Firstly, putting the system together was a non-issue. It took almost no time and everything just fit. I think the total process there took about 2 hours, and included monkeying with the WinTV GO card to get rid of the faceplate.

Second off, I figured that all the raves about the amazingness of KnoppMyth meant that I would be up and watching TV in a few hours. Wrong. I _still_ can't get TV coming through the system. DVD playback is terrible. Worst of all though, the system took me forever to configure. Why? The good folks at KnoppMyth did not include a correct version of the Via CLE266 driver. As a result X-windows didn't work. Since there's no option to boot the system in non-X mode, I had to go back through the install disc to get a shell, and convert the output driver to vesa. That's not the end of my troubles though. The ethernet setup scripts don't automatically assume DHCP. You have to go through a setup window as the 'mythtv' user. And if you screw up a configuration or want to change something? Forget about it. The system doesn't give you an intuitive command to run to reconfigure.

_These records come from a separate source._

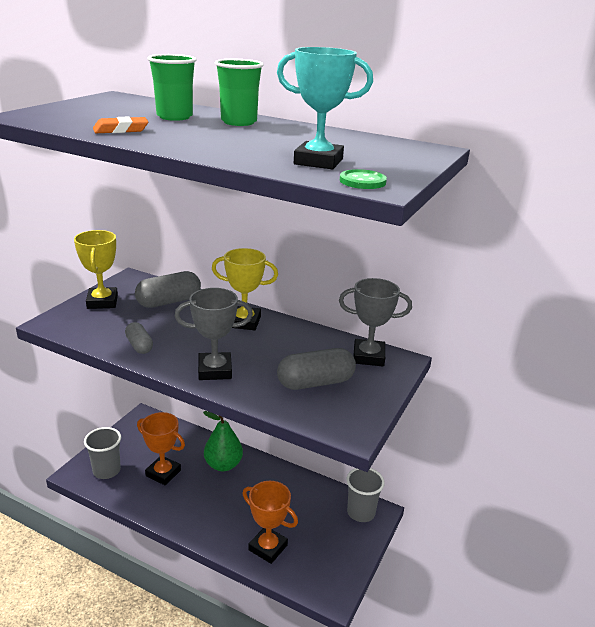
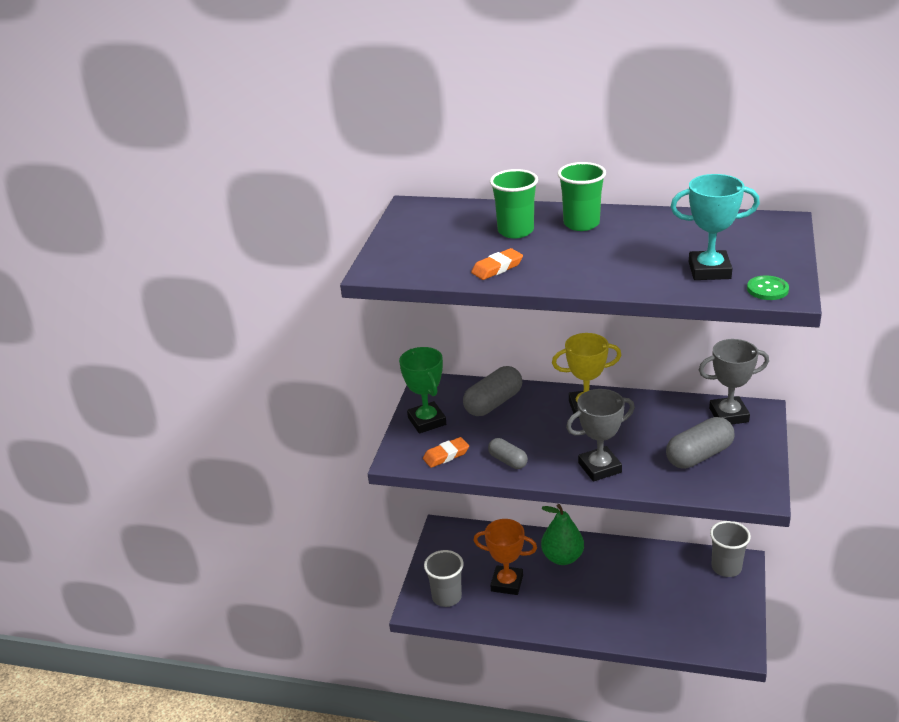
camera: 10 degrees left, 5 degrees up
yellow trophy [74,230,118,309] -> green trophy [399,347,446,433]
orange trophy [242,481,298,564] -> none
none -> orange eraser [423,437,469,468]

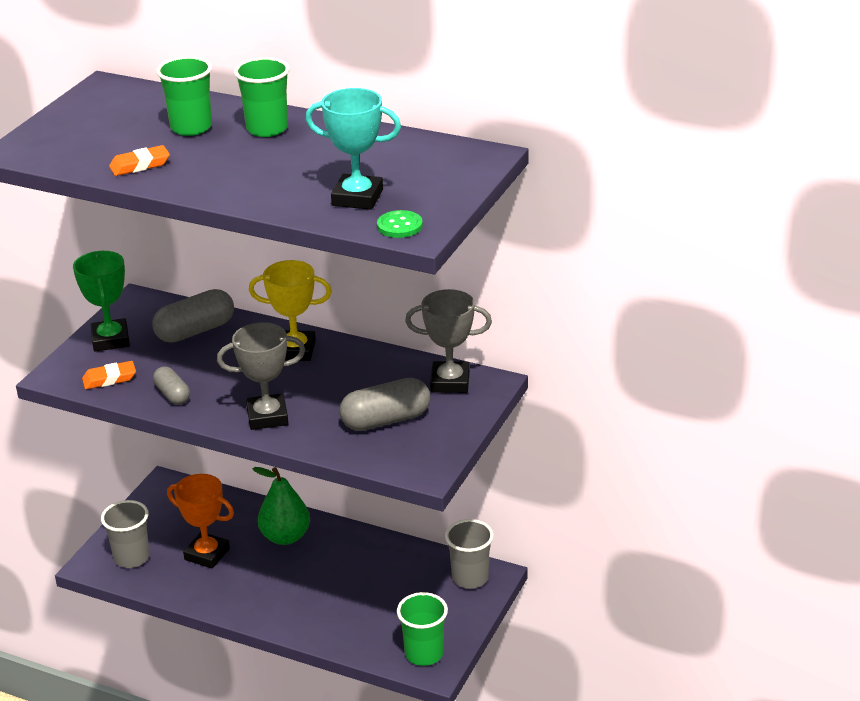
camera: 10 degrees right, 0 degrees up
none -> green cup [397,592,448,666]

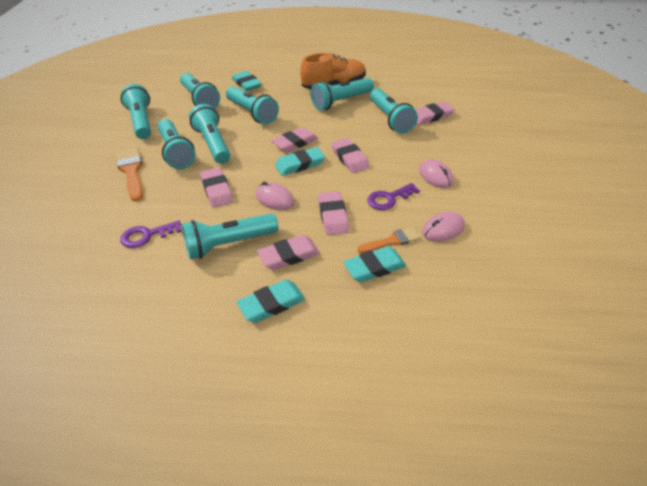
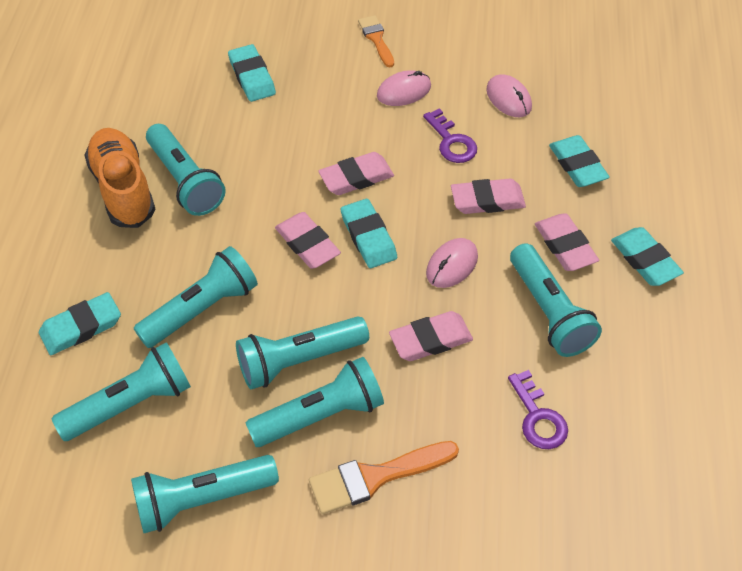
camera: 90 degrees left, 10 degrees up
orange brush [357,227,420,253] -> orange brush moved to [358,15,394,67]
turquoise flashlight [370,88,418,134] -> none
pink eraser [415,101,455,125] -> turquoise eraser [228,44,276,102]

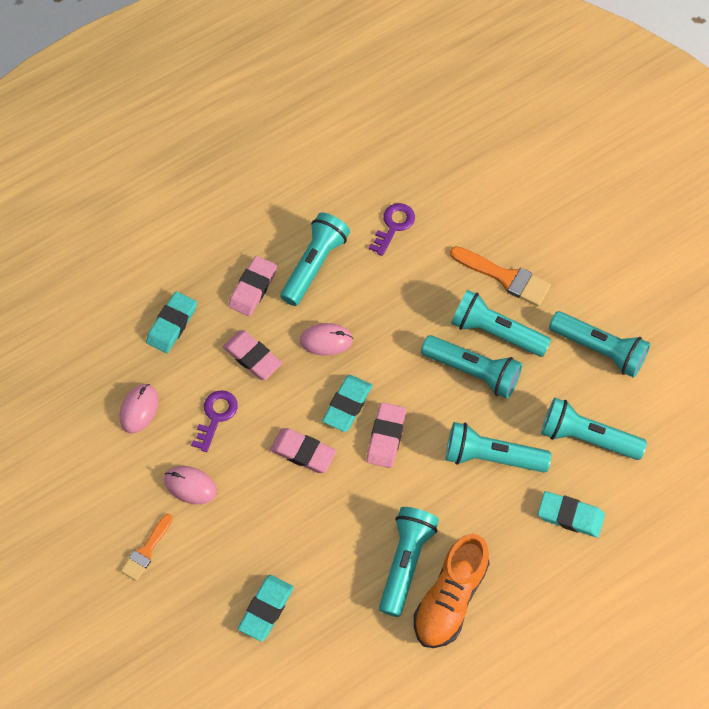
camera: 130 degrees left, 10 degrees up
pink eraser [389,311,473,361] -> none
turquoise eraser [611,227,684,286] -> none

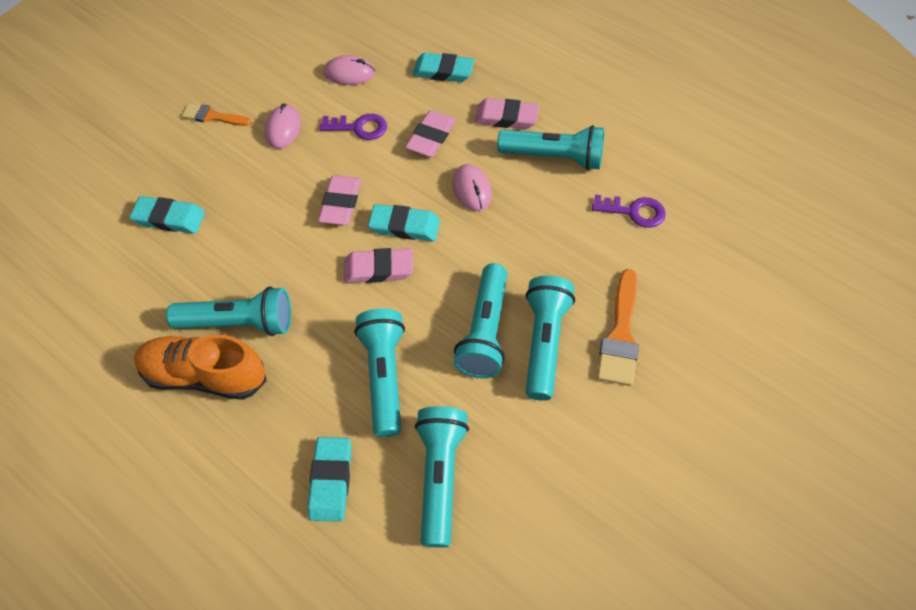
camera: 75 degrees right, 5 degrees down
turquoise flashlight [549,311,650,378] -> none

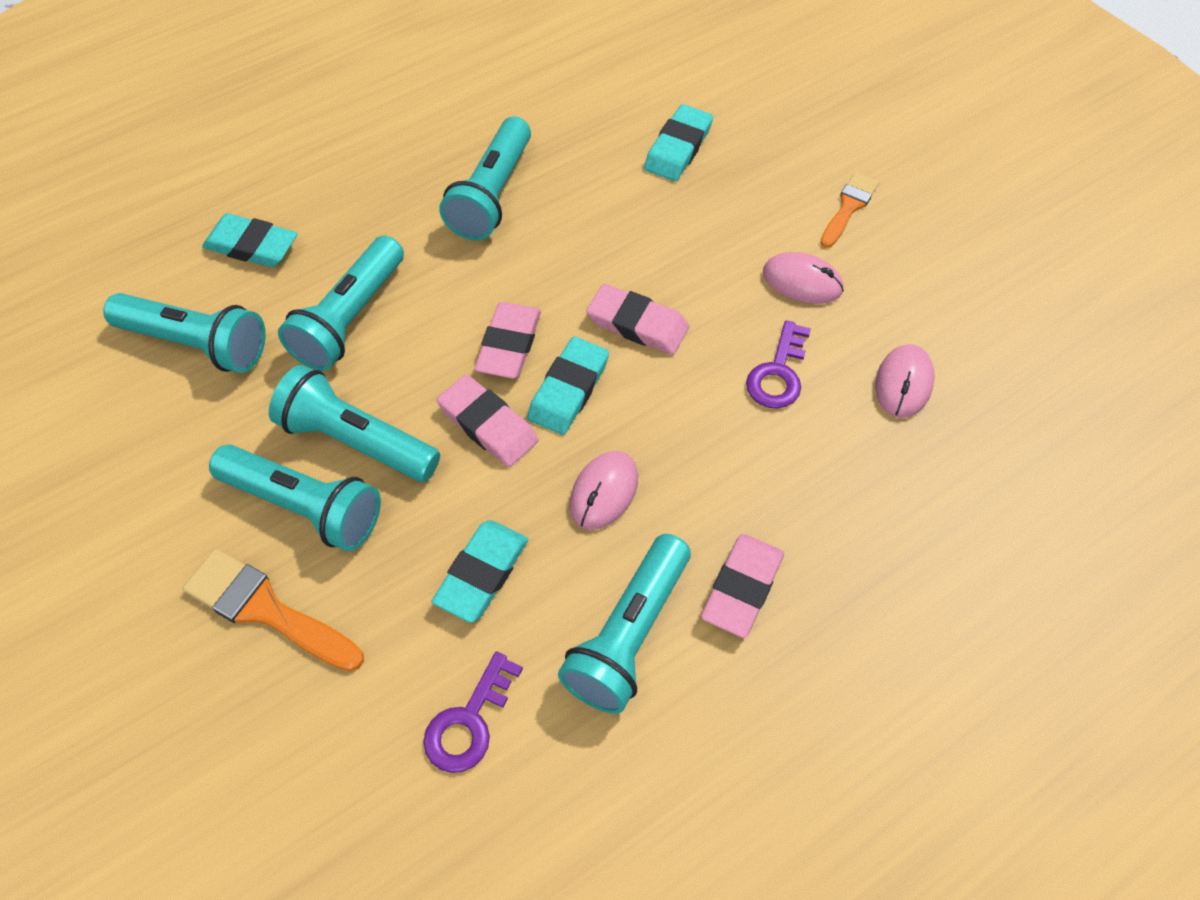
camera: 105 degrees right, 0 degrees up
orange shoe [134,335,267,400] -> none
turquoise flashlight [354,309,405,437] -> turquoise flashlight turned 105 degrees clockwise [278,235,404,371]
pink eraser [405,110,456,157] -> pink eraser moved to [437,374,539,467]
turquoise eraser [412,53,474,82] -> turquoise eraser moved to [431,520,528,623]
pink mouse [452,164,492,211] -> pink mouse turned 60 degrees counterclockwise [569,451,638,530]

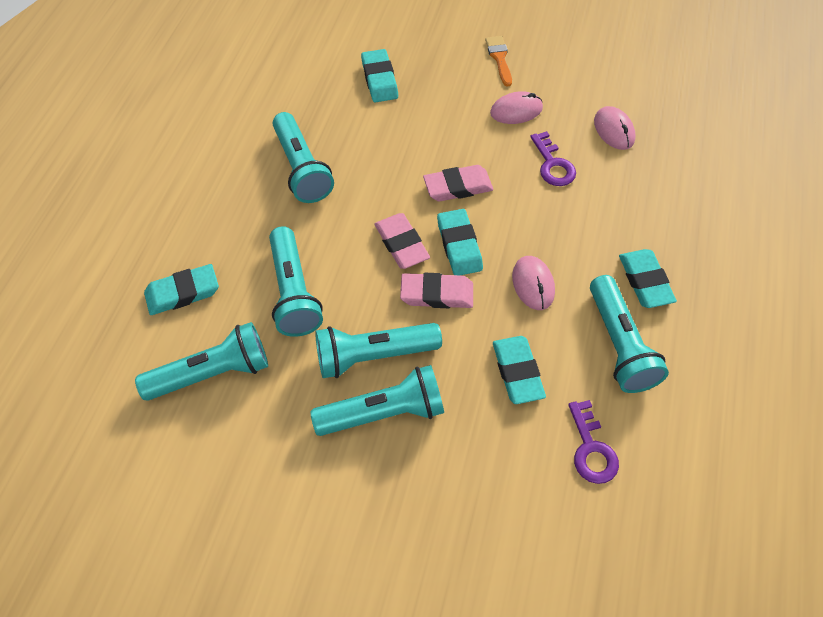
camera: 40 degrees left, 0 degrees up
orange brush [183,549,364,672] -> none
pink eraser [701,534,784,638] -> turquoise eraser [619,249,677,308]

As far as MythTV goes? It's awful. It doesn't always respond when you make a keystroke, so you have to restart it. The backend and frontend design is good for a distributed terminal approach, but what about the single box approach? Also, the fact that when I stick the card into the box it doesn't automatically just create Inputs and whatnot makes the configuration process confusing and useless. I understand that it allows for more configuration options, but you can have both. You can have the system build up a default input mapping, which the user can then _choose_ to ignore.

I'm rather disappointed with the whole "Build your own DVR using OpenSource Software" experience. I've spent only 1 weekend with it, and already I'm hoping that I can find a cheap copy of Windows XP MCE.